Now how do you know what your values are? Your values are what you do. Your values are not what you say you’re going to do.

What you say you are going to do, are called our intentions. When we talk about our values we talk about the things that we are promising ourselves to do. We promise ourselves to be honest, we promise ourselves to buy companies that we really want to see in the world.

Related: "Socially Responsible Investing" Using Rule #1 and Thinking for Yourself

Don’t Let Someone Else Invest in Their Values

Let me explain something really important. If you’re investing in a mutual fund, you’re handing over your values to some fund manager who doesn’t have the same value set. He’s investing in his values and his values may be, “I’m going to invest in Altria because they make cigarettes, and maybe that’s a company that may go up in price, and maybe we can make some money.”

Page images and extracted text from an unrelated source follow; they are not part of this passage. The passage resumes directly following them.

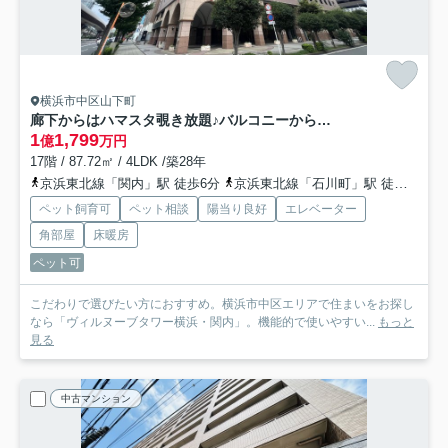
横浜市中区山下町
廊下からはハマスタ覗き放題♪バルコニーからは富士山や花火を望める☆南東・南西角部屋という最強住戸◎もう、これ以上説明するコトはない【ヴィルヌーブタワー横浜・関内】リフォーム
1
1,799
億
万円
17階 / 87.72㎡ / 4LDK /築28年
京浜東北線「関内」駅 徒歩6分
京浜東北線「石川町」駅 徒歩8分
ペット飼育可
ペット相談
陽当り良好
エレベーター
角部屋
床暖房
ペット可
こだわりで選びたい方におすすめ。横浜市中区エリアで住まいをお探し
なら「ヴィルヌーブタワー横浜・関内」。機能的で使いやすい...
もっと
見る
中古マンション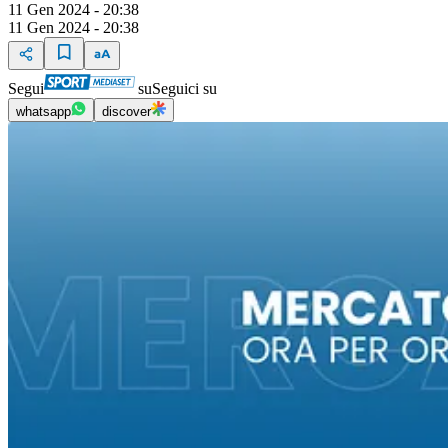
11 Gen 2024 - 20:38
11 Gen 2024 - 20:38
Segui
su
Seguici su
whatsapp
discover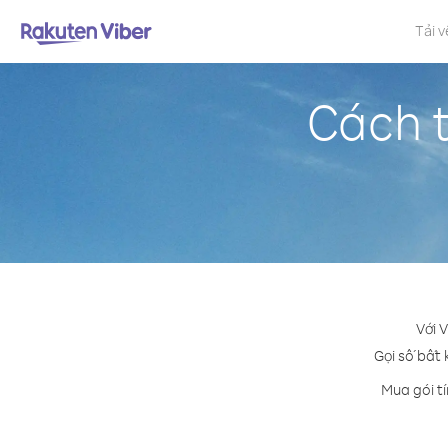
Tải v
Cách t
Với 
Gọi số bất 
Mua gói t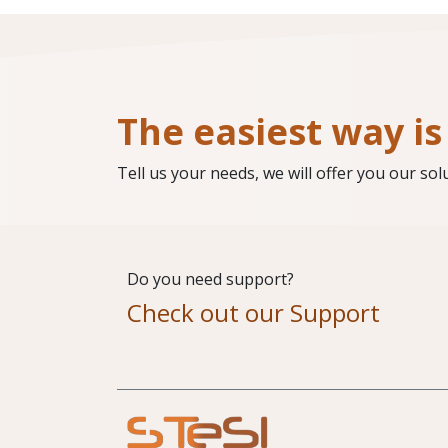
The easiest way is 
Tell us your needs, we will offer you our sol
Do you need support?
Check out our Support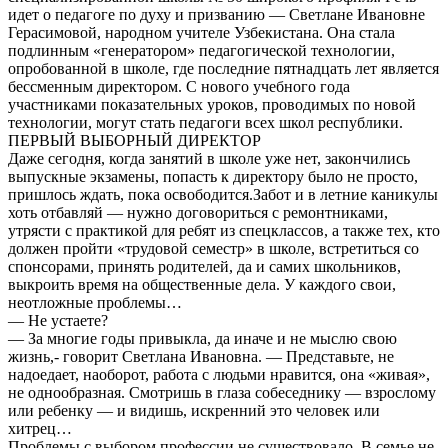
идет о педагоге по духу и призванию — Светлане Ивановне
Герасимовой, народном учителе Узбекистана. Она стала
подлинным «генератором» педагогической технологии,
опробованной в школе, где последние пятнадцать лет является
бессменным директором. С нового учебного года
участниками показательных уроков, проводимых по новой
технологии, могут стать педагоги всех школ республики.
ПЕРВЫЙ ВЫБОРНЫЙ ДИРЕКТОР
Даже сегодня, когда занятий в школе уже нет, закончились
выпускные экзамены, попасть к директору было не просто,
пришлось ждать, пока освободится.Забот и в летние каникулы
хоть отбавляй — нужно договориться с ремонтниками,
утрясти с практикой для ребят из спецклассов, а также тех, кто
должен пройти «трудовой семестр» в школе, встретиться со
спонсорами, принять родителей, да и самих школьников,
выкроить время на общественные дела. У каждого свои,
неотложные проблемы…
— Не устаете?
— За многие годы привыкла, да иначе и не мыслю свою
жизнь,- говорит Светлана Ивановна. — Представьте, не
надоедает, наоборот, работа с людьми нравится, она «живая»,
не однообразная. Смотришь в глаза собеседнику — взрослому
или ребенку — и видишь, искренний это человек или
хитрец…
Проблемы с выбором профессии не существовало. В семье не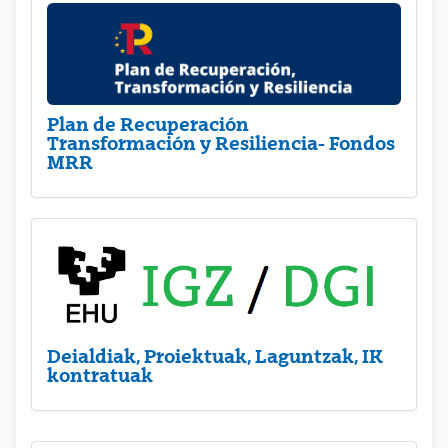
Plan de Recuperación
Transformación y Resiliencia- Fondos
MRR
Deialdiak, Proiektuak, Laguntzak, IK
kontratuak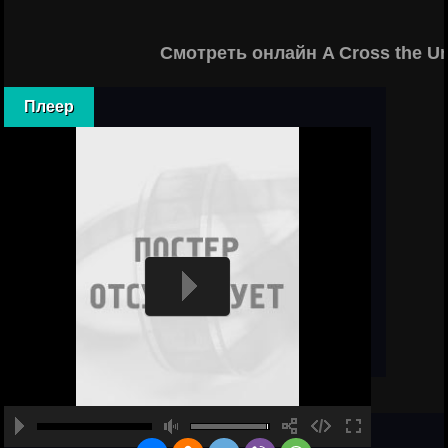
Смотреть онлайн A Cross the U
Плеер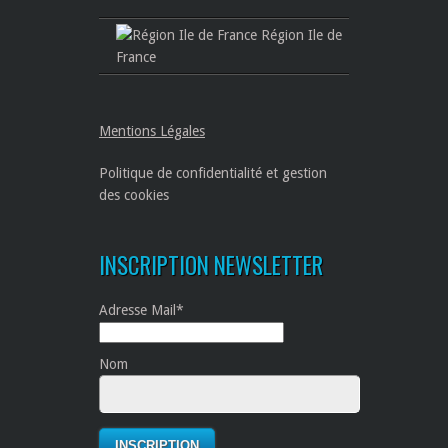
Région Ile de
France
Mentions Légales
Politique de confidentialité et gestion
des cookies
INSCRIPTION NEWSLETTER
Adresse Mail*
Nom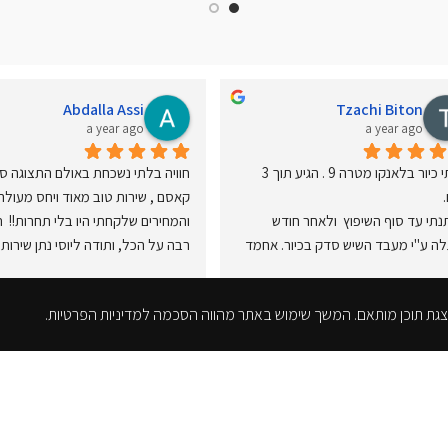
Abdalla Assi
Tzachi Biton
a year ago
a year ago
קניתי כיור בלאנקו מטרה 9 . הגיע תוך 3 
המתנתי עד סוף השיפוץ  ולאחר חודש 
התגלה ע"י מעבד השיש סדק בכיור. אחמד 
היה שירותי , דאג לשלוח למעבד שיש כיור 
ממליץ בחום🫶
תוך מספר ימים.
 רבה על השירות !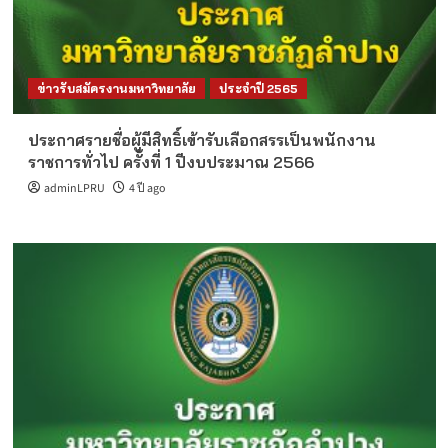
ข่าวรับสมัครงานมหาวิทยาลัย
ประจำปี 2565
ประกาศรายชื่อผู้มีสิทธิ์เข้ารับเลือกสรรเป็นพนักงาน
ราชการทั่วไป ครั้งที่ 1 ปีงบประมาณ 2566
adminLPRU
4 ปี ago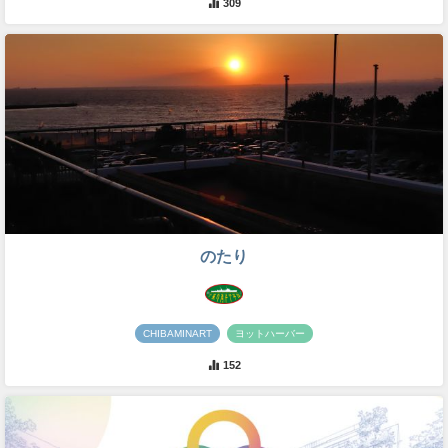
309
のたり
CHIBAMINART
ヨットハーバー
152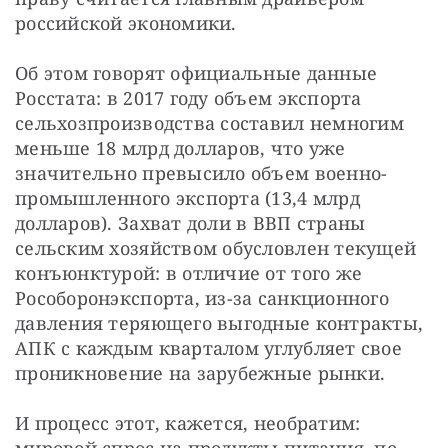
российской экономики.
Об этом говорят официальные данные 
Росстата: в 2017 году объем экспорта 
сельхозпроизводства составил немногим 
меньше 18 млрд долларов, что уже 
значительно превысило объем военно-
промышленного экспорта (13,4 млрд 
долларов). Захват доли в ВВП страны 
сельским хозяйством обусловлен текущей 
конъюнктурой: в отличие от того же 
Рособоронэкспорта, из-за санкционного 
давления теряющего выгодные контракты, 
АПК с каждым кварталом углубляет свое 
проникновение на зарубежные рынки.
И процесс этот, кажется, необратим: 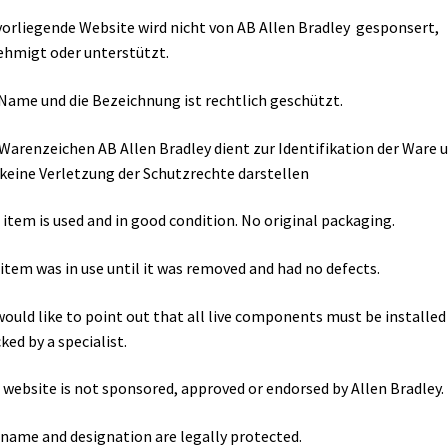
vorliegende Website wird nicht von AB Allen Bradley gesponsert,
hmigt oder unterstützt.
Name und die Bezeichnung ist rechtlich geschützt.
Warenzeichen AB Allen Bradley dient zur Identifikation der Ware 
 keine Verletzung der Schutzrechte darstellen
 item is used and in good condition. No original packaging.
item was in use until it was removed and had no defects.
ould like to point out that all live components must be installed
ked by a specialist.
 website is not sponsored, approved or endorsed by Allen Bradley.
name and designation are legally protected.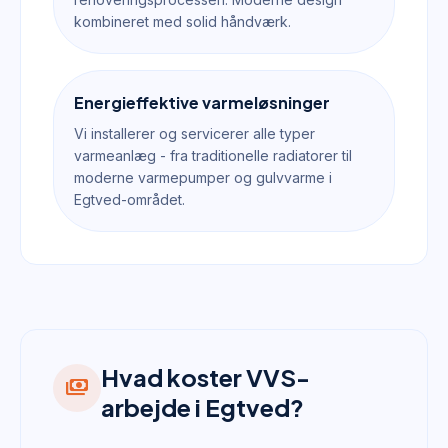
kombineret med solid håndværk.
Energieffektive varmeløsninger
Vi installerer og servicerer alle typer
varmeanlæg - fra traditionelle radiatorer til
moderne varmepumper og gulvvarme i
Egtved-området.
Hvad koster VVS-
payments
arbejde i Egtved?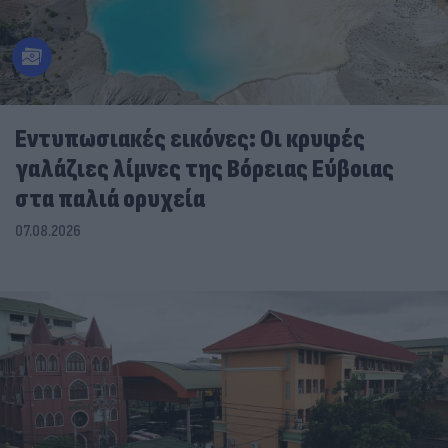
Εντυπωσιακές εικόνες: Οι κρυφές
γαλάζιες λίμνες της Βόρειας Εύβοιας
στα παλιά ορυχεία
07.08.2026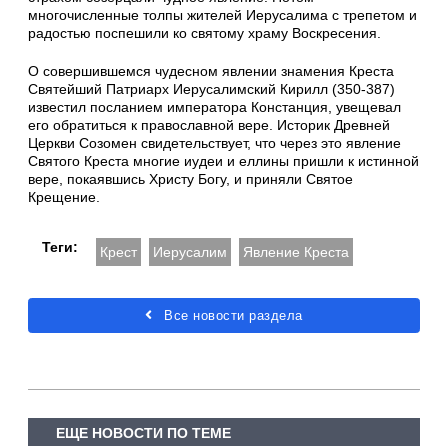
многочисленные толпы жителей Иерусалима с трепетом и
радостью поспешили ко святому храму Воскресения.
О совершившемся чудесном явлении знамения Креста
Святейший Патриарх Иерусалимский Кирилл (350-387)
известил посланием императора Констанция, увещевал
его обратиться к православной вере. Историк Древней
Церкви Созомен свидетельствует, что через это явление
Святого Креста многие иудеи и еллины пришли к истинной
вере, покаявшись Христу Богу, и приняли Святое
Крещение.
Теги:
Крест
Иерусалим
Явление Креста
Все новости раздела
ЕЩЕ НОВОСТИ ПО ТЕМЕ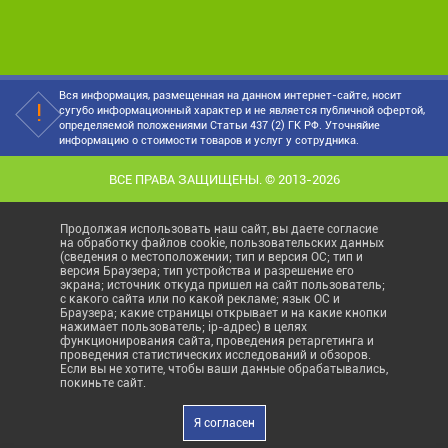
Вся информация, размещенная на данном интернет-сайте, носит
сугубо информационный характер и не является публичной офертой,
определяемой положениями Статьи 437 (2) ГК РФ. Уточняйие
информацию о стоимости товаров и услуг у сотрудника.
ВСЕ ПРАВА ЗАЩИЩЕНЫ. © 2013-2026
Продолжая использовать наш сайт, вы даете согласие
на обработку файлов cookie, пользовательских данных
(сведения о местоположении; тип и версия ОС; тип и
версия Браузера; тип устройства и разрешение его
экрана; источник откуда пришел на сайт пользователь;
с какого сайта или по какой рекламе; язык ОС и
Браузера; какие страницы открывает и на какие кнопки
нажимает пользователь; ip-адрес) в целях
функционирования сайта, проведения ретаргетинга и
проведения статистических исследований и обзоров.
Если вы не хотите, чтобы ваши данные обрабатывались,
покиньте сайт.
Я согласен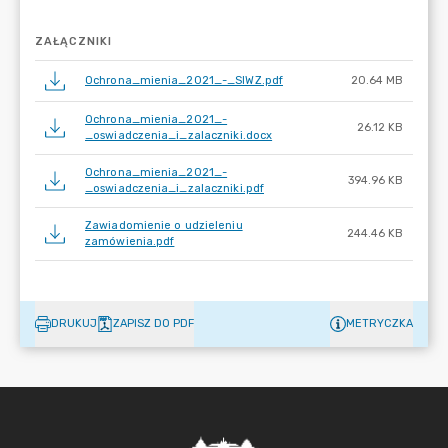
ZAŁĄCZNIKI
Ochrona_mienia_2021_-_SIWZ.pdf
20.64 MB
Ochrona_mienia_2021_-
26.12 KB
_oswiadczenia_i_zalaczniki.docx
Ochrona_mienia_2021_-
394.96 KB
_oswiadczenia_i_zalaczniki.pdf
Zawiadomienie o udzieleniu
244.46 KB
zamówienia.pdf
DRUKUJ
ZAPISZ DO PDF
METRYCZKA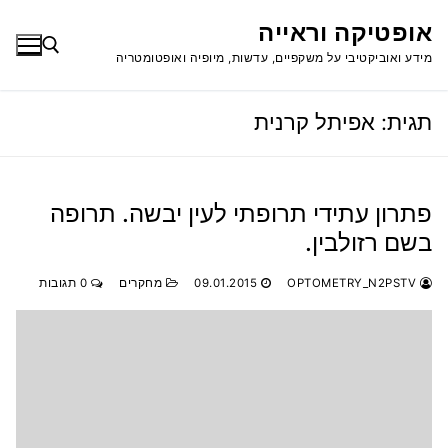
לג
אופטיקה וראייה
תוכן
מידע ואוביקטיבי על משקפיים, עדשות, מיופיה ואופטומטריה
תגית:
אפיתל קרנית
חפש:
פתרון עתידי תרופתי לעין יבשה. תרופה
בשם רזולבין.
OPTOMETRY_N2PSTV
09.01.2015
מחקרים
0 תגובות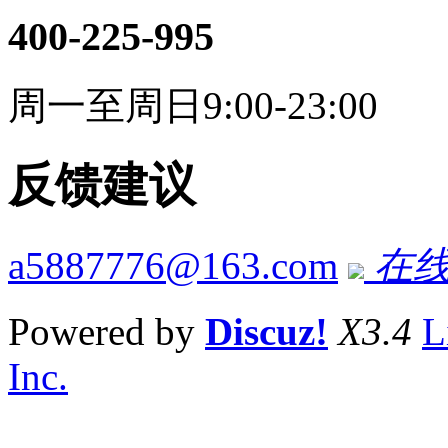
400-225-995
周一至周日9:00-23:00
反馈建议
a5887776@163.com
在线
Powered by
Discuz!
X3.4
L
Inc.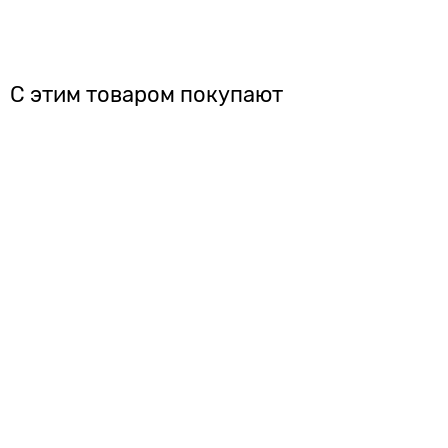
С этим товаром покупают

But, you’re making money doing something that maybe you’re telling your kids not to do and if you think about it, that makes you a hypocrite We don’t want to be hypocrites to our children right?

If we say, “Hey look, don’t be smoking, its not a good idea.” But we own a piece of the company that makes cigarettes, that’s an incredibly hypocritical point of view and our kids get tuned into that.

I also think that what goes around comes around and you get to get results from your karma. If your mutual fund manager is buying companies that you personally think are really bad, that’s kind of bad karma here.

For example, I think Whole Foods is a wonderful business. They’re out there changing the world and every time I can buy the company on sale I’m going to do it because I want to invest in my values and in what I want to see in the world in 20 years.

Rule #1 investors are owners and, as owners, with a responsibility for what the company does.

Conclusion

If you can learn Rule #1 Investing, you can do the same thing and put your money where your heart is, invest your money in your values are and lets change the world together.